Dia pun tertarik dengan kemampuan mereka yang melegenda.
“Pertama-tama, saya ingin bertemu dengan mereka. Tidak hanya muncul dengan peralatan ilmiah lalu pergi begitu saja,” katanya saat ditanya tentang kunjungannya ke Indonesia.
“Saat kedatangan yang kedua, saya membawa mesin ultrasound portabel dan alat untuk mengumpulkan air liur. Kami mengunjungi satu rumah ke yang lainnya untuk memotret limpa mereka.”
“Mereka terkejut karena saya pernah mendengar tentang orang-orang Bajau,” tambah Llardo.
Llardo juga mengambil data dari suku Saluan yang tinggal di dataran Indonesia.
Setelah membandingkan dua sampel tersebut, tim Llardo menemukan fakta bahwa ukuran rata-rata limpa orang Bajau, 50% lebih besar dari organ milik suku Saluan.
Selain itu, para peneliti juga menemukan gen bernama PDE 10A di suku Bajau.
Gen tersebut diduga berfungsi untuk mengontrol hormon tiroid tertentu.
Pada tikus, hormon tersebut dikaitkan dengan ukuran limpa.
Tikus yang memiliki hormon tiroid rendah, limpanya lebih kecil.
Selanjutnya, Llardo mengatakan bahwa seiring berjalannya waktu, seleksi alam akan membantu orang-orang Bajau mengembangkan keunggulan genetis.
Sementara itu, menurut Richard Moon, meskipun limpa menjelaskan alasan mengapa orang-orang Bajau bisa menyelam dengan baik, namun adaptasi juga berperan dalam hal ini.
Moon mempelajari bagaimana tubuh manusia merespons ketinggian dan kedalaman ekstrem.

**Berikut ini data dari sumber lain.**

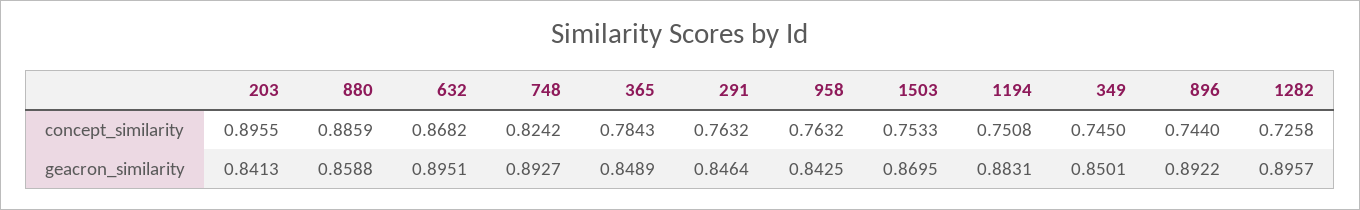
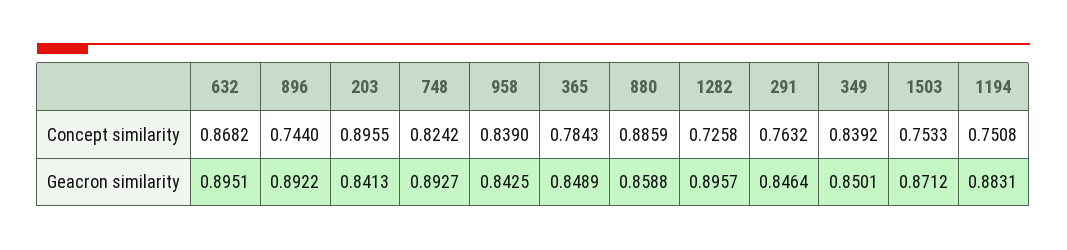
958, concept_similarity: 0.7632 -> 0.839
349, concept_similarity: 0.745 -> 0.8392
1503, geacron_similarity: 0.8695 -> 0.8712

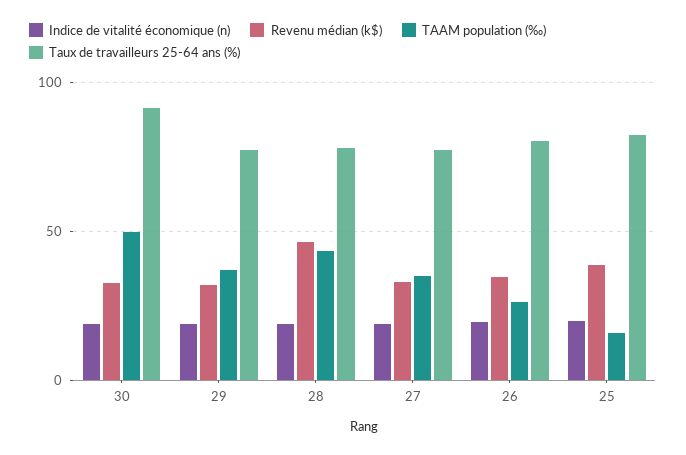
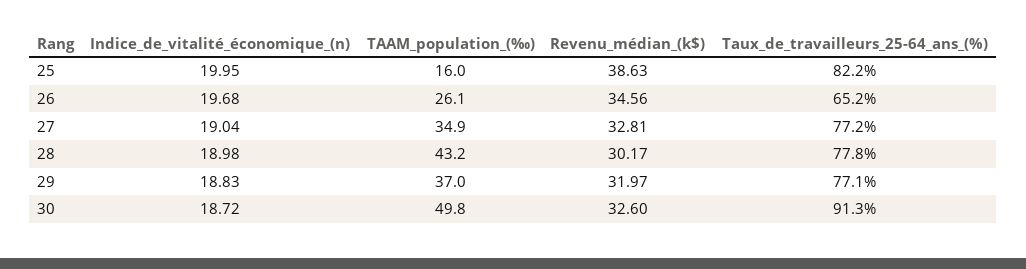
Revenu médian (k$), 28: 45 -> 30.17
Taux de travailleurs 25-64 ans (%), 26: 80 -> 65.2

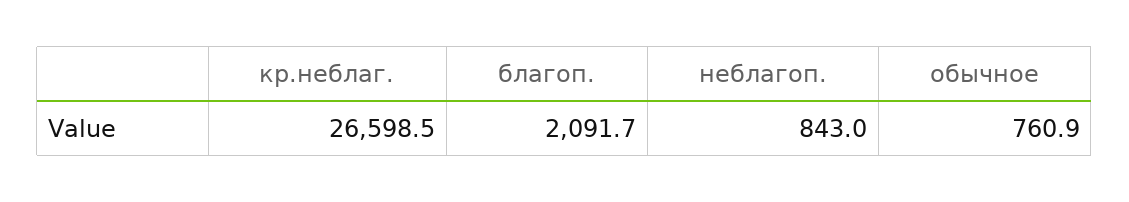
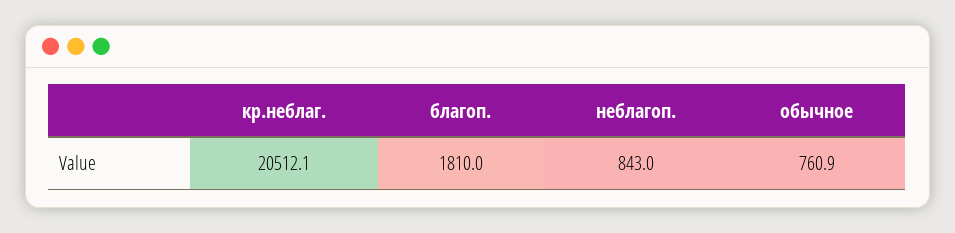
кр.неблаг.: 26598.5 -> 20512.1
благоп.: 2091.7 -> 1810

Saat manusia menyelam ke kedalaman laut, peningkatan tekanan membuat pembuluh darah paru-paru terisi dengan lebih banyak darah.
Pada kasus ekstrem, pembuluh bisa pecah dan menyebabkan kematian.
Namun, selain dari adaptasi yang diwariskan secara genetis, itu bisa dicegah dengan latihan reguler.
“Dinding paru-paru jadi lebih menyesuaikan dengan kedalaman. Mungkin ada kelonggaran yang terjadi selama masa berlatih. Diafragma menjadi lebih renggang. Kami tidak benar-benar tahu jika hal-hal itu bisa terjadi,” papar Moon.
"Limpa juga bisa berkontraksi sampai batas tertentu. Namun, kita tidak tahu hubungan langsung antara tiroid dan limpa,” tambahnya.
Llardo mengatakan, penemuan mengenai bagaimana orang-orang Bajau menjadi penyelam terbaik ini memiliki implikasi medis.
Respon menyelam tersebut mirip dengan kondisi medis yang bernama hipoksia akut.
Yakni ketika menusia kekurangan oksigen dengan cepat.
Kondisi ini sering menyebabkan kematian di unit gawat darurat.
Mempelajari suku Bajau bisa membantu kita memahami hipoksia.
Meski demikian, kehidupan penjelajah air ini berada di bawah ancaman.
Mereka dianggap sebagai kelompok marjinal dan tidak bisa menikmati hak kewarganegaraannya seperti orang-orang yang tinggal di daratan.
Industri perikanan yang meningkat berdampak pada kehidupan mereka, yakni mereka jadi lebih sulit bertahan hidup pada stok makanan yang tersedia di laut.
Sehingga, banyak orang-orang Bajau yang memilih meninggalkan lautan.